14.6. Handling Large Rasters#

When using xarray.open_rasterio (and in general any open_dataset function in xarray the data is loaded from the underlying datastore in memory as NumPy arrays by default.

But you may want to avoid this if you are working with a very large dataset. To do that, you can either pass the cache = False argument to xarray.open_rasterio or specify the chunks argument to use Dask.

worcester_nir_xr_not_cached = rxr.open_rasterio(item[0].assets["nir"].href, cache = False)

From here, you can work with the DataArray as before and xarray will only load the parts of DataArray that you request. For example, if you use sel to retrieve a value, it will only read that part of the DataArray:

worcester_nir_xr_not_cached.sel(x=[761000], y=[4630000], method="nearest")
<xarray.DataArray (band: 1, y: 1, x: 1)> Size: 2B
[1 values with dtype=uint16]
Coordinates:
  * band         (band) int64 8B 1
  * x            (x) float64 8B 7.61e+05
  * y            (y) float64 8B 4.63e+06
    spatial_ref  int64 8B 0
Attributes:
    OVR_RESAMPLING_ALG:  AVERAGE
    AREA_OR_POINT:       Area
    _FillValue:          0
    scale_factor:        1.0
    add_offset:          0.0

14.7. Writing Data to Disk#

You can use the .rio.to_raster function to write a rioxarray.DataArray to disk.
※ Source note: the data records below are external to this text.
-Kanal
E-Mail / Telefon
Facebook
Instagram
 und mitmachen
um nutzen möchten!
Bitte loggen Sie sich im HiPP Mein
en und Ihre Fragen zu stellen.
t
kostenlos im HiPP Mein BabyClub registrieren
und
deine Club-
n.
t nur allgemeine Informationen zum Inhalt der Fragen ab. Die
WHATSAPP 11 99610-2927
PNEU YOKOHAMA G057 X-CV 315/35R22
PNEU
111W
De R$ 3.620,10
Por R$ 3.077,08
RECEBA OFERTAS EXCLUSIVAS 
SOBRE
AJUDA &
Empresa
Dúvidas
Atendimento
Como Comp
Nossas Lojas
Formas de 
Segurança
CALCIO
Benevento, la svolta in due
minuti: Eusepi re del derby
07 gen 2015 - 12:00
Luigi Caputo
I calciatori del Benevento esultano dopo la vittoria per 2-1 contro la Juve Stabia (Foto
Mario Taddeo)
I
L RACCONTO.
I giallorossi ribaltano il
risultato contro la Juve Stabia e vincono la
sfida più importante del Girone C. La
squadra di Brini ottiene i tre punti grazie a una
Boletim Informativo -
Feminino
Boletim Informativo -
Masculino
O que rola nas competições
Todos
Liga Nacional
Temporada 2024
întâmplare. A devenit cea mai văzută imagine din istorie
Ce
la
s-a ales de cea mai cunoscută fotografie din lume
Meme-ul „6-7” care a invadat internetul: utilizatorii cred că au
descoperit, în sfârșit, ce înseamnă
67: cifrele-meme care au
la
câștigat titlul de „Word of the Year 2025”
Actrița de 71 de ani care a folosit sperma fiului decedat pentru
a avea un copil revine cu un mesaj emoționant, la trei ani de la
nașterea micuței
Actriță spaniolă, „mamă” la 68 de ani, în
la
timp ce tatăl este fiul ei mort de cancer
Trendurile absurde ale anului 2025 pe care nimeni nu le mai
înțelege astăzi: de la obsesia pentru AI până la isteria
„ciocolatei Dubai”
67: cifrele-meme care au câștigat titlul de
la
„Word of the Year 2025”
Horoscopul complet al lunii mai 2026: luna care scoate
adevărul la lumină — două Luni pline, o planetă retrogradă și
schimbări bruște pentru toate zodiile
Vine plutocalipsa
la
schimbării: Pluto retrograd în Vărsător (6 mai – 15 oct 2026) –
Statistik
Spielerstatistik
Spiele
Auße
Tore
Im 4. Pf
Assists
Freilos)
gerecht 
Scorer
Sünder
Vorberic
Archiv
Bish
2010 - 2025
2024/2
Let’s write the clipped version of our multi-band imagery to disk:

worcester_clipped = worcester_overview.rio.clip([clipping_geom])
worcester_clipped.rio.to_raster("worcester_clipped.tif")

14.8. Exercise 2#

Question: What do x and y represent? Are they the center coordinates of each pixel, or the edge?